Muhalif Suriye bölgesinde faaliyet gösteren Azez Medya Ofisi ise toplantıda ele alınan önemli konu başlıklarının Ankara ile Şam yönetimi arasında normalleşme girişimleri, bunun kurtarılan bölgeler için oluşturduğu tehlike ve “Suriye devrimiyle” ilişkilerin geleceği olduğunu açıkladı. Toplantıda söz alan muhalif liderlerin Türk yönetiminden, Suriyeli sığınmacıları korunmasının yanısıra, bölge güvenliğinin garantörü olmasını, muhalifleri müttefik olarak görmesini, bölge sakinlerinin çıkarları konusunda garantiler vermesini, ırkçılığı suç sayan yasayı yürürlüğe konmasını ve Suriyelilerin Türkiye’den sınır dışı edilmesine yönelik uygulamalara son verilmesini talep etti.

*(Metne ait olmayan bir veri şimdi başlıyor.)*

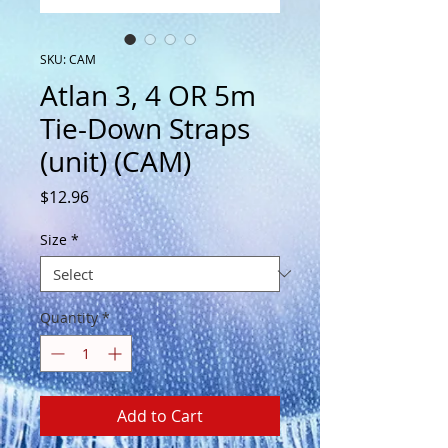
SKU: CAM
Atlan 3, 4 OR 5m
Tie-Down Straps
(unit) (CAM)
Price
$12.96
Size
*
Quantity
*
Add to Cart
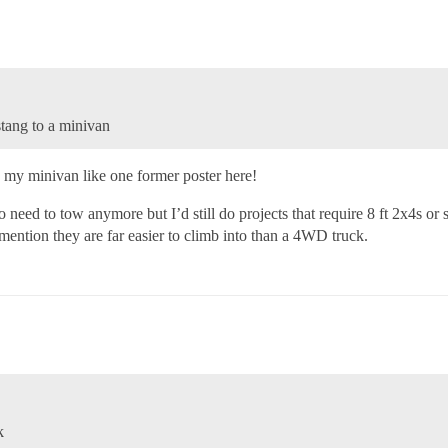
tang to a minivan
 my minivan like one former poster here!
 need to tow anymore but I’d still do projects that require 8 ft 2x4s or
 mention they are far easier to climb into than a 4WD truck.
k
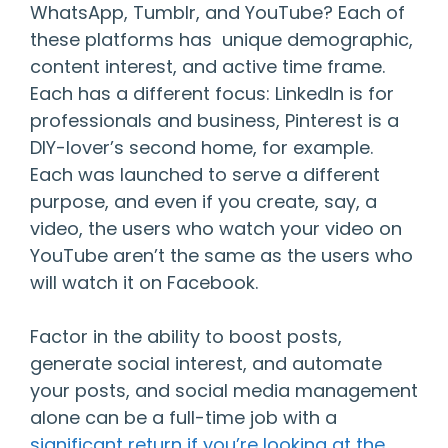
WhatsApp, Tumblr, and YouTube? Each of
these platforms has unique demographic,
content interest, and active time frame.
Each has a different focus: LinkedIn is for
professionals and business, Pinterest is a
DIY-lover’s second home, for example.
Each was launched to serve a different
purpose, and even if you create, say, a
video, the users who watch your video on
YouTube aren’t the same as the users who
will watch it on Facebook.
Factor in the ability to boost posts,
generate social interest, and automate
your posts, and social media management
alone can be a full-time job with a
significant return if you’re looking at the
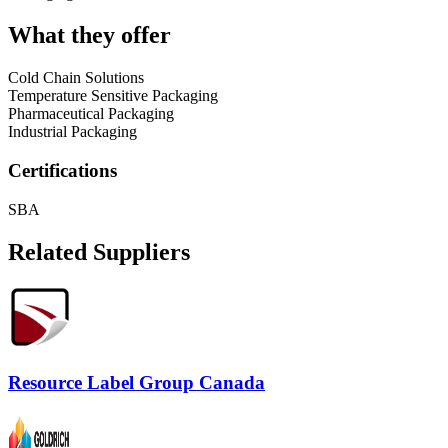
What they offer
Cold Chain Solutions
Temperature Sensitive Packaging
Pharmaceutical Packaging
Industrial Packaging
Certifications
SBA
Related Suppliers
Resource Label Group Canada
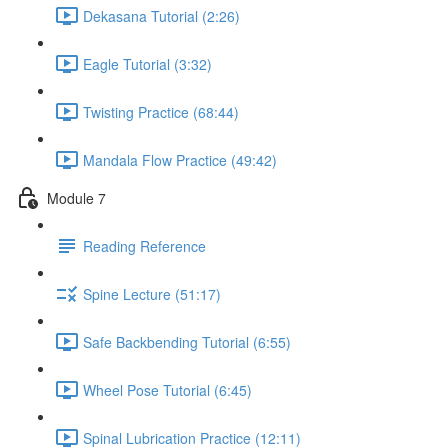
Dekasana Tutorial (2:26)
Eagle Tutorial (3:32)
Twisting Practice (68:44)
Mandala Flow Practice (49:42)
Module 7
Reading Reference
Spine Lecture (51:17)
Safe Backbending Tutorial (6:55)
Wheel Pose Tutorial (6:45)
Spinal Lubrication Practice (12:11)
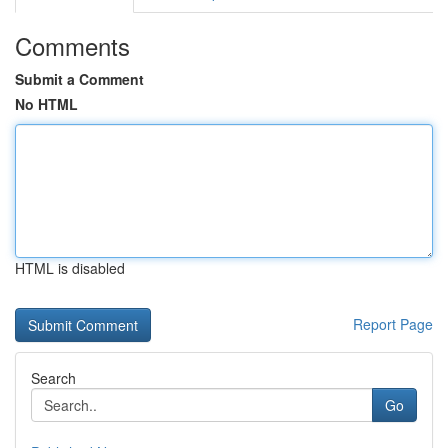
Comments
Submit a Comment
No HTML
HTML is disabled
Report Page
Search
Go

Ofisin aktardığı bilgiye göre, toplantıda bölgede tüm kurumlarda aile veya hizipçiliğe dayalı bir yönetim anlayışının bulunduğu iddiasını gündeme getiren konuşmacılar, kötü yönetime son verilmesi için bölgede seçim yapılmasını, hükümetten başlayarak yerel meclislere kadar tüm kurumlarda halkın temsilinin önünün açılmasını talep etti. Toplantıda, bölgedeki Türk koordinatörlerin Suriye kurumlarındaki yetkilerinin açıkça belirlenmesi ve konsey, örgüt ve birlikler üzerindeki yetkilerinin azaltılması talepler arasında sıralandı.

 

"
"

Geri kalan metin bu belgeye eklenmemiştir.